=== Your instructions ===
Write out each line of the material below exactly as given.

______

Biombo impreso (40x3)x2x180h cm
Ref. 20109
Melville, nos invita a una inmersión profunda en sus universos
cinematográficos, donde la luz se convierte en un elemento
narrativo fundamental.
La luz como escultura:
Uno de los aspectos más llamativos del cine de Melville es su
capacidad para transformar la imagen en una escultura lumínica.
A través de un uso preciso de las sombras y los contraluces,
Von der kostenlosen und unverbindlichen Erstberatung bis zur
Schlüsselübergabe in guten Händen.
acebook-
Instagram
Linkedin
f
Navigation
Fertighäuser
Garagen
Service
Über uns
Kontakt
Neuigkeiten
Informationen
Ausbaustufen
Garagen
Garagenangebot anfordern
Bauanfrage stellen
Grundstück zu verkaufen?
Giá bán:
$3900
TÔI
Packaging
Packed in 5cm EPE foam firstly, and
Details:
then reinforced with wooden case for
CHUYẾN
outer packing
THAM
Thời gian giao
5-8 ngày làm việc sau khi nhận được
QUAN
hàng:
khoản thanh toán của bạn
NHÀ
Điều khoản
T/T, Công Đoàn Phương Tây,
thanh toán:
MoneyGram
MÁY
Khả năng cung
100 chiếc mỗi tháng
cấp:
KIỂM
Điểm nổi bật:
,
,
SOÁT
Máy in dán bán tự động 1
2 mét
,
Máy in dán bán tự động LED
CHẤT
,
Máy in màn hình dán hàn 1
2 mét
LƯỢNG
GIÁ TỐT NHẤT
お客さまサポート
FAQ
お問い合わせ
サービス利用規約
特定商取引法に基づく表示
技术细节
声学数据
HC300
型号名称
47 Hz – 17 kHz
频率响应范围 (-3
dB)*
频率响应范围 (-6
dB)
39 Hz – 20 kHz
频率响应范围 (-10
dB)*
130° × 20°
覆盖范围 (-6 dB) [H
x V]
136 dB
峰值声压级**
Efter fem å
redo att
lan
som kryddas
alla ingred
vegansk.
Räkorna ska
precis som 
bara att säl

______

=== Output for this task ===
Biombo impreso (40x3)x2x180h cm
Ref. 20109
Melville, nos invita a una inmersión profunda en sus universos
cinematográficos, donde la luz se convierte en un elemento
narrativo fundamental.
La luz como escultura:
Uno de los aspectos más llamativos del cine de Melville es su
capacidad para transformar la imagen en una escultura lumínica.
A través de un uso preciso de las sombras y los contraluces,
Von der kostenlosen und unverbindlichen Erstberatung bis zur
Schlüsselübergabe in guten Händen.
acebook-
Instagram
Linkedin
f
Navigation
Fertighäuser
Garagen
Service
Über uns
Kontakt
Neuigkeiten
Informationen
Ausbaustufen
Garagen
Garagenangebot anfordern
Bauanfrage stellen
Grundstück zu verkaufen?
Giá bán:
$3900
TÔI
Packaging
Packed in 5cm EPE foam firstly, and
Details:
then reinforced with wooden case for
CHUYẾN
outer packing
THAM
Thời gian giao
5-8 ngày làm việc sau khi nhận được
QUAN
hàng:
khoản thanh toán của bạn
NHÀ
Điều khoản
T/T, Công Đoàn Phương Tây,
thanh toán:
MoneyGram
MÁY
Khả năng cung
100 chiếc mỗi tháng
cấp:
KIỂM
Điểm nổi bật:
,
,
SOÁT
Máy in dán bán tự động 1
2 mét
,
Máy in dán bán tự động LED
CHẤT
,
Máy in màn hình dán hàn 1
2 mét
LƯỢNG
GIÁ TỐT NHẤT
お客さまサポート
FAQ
お問い合わせ
サービス利用規約
特定商取引法に基づく表示
技术细节
声学数据
HC300
型号名称
47 Hz – 17 kHz
频率响应范围 (-3
dB)*
频率响应范围 (-6
dB)
39 Hz – 20 kHz
频率响应范围 (-10
dB)*
130° × 20°
覆盖范围 (-6 dB) [H
x V]
136 dB
峰值声压级**
Efter fem å
redo att
lan
som kryddas
alla ingred
vegansk.
Räkorna ska
precis som 
bara att säl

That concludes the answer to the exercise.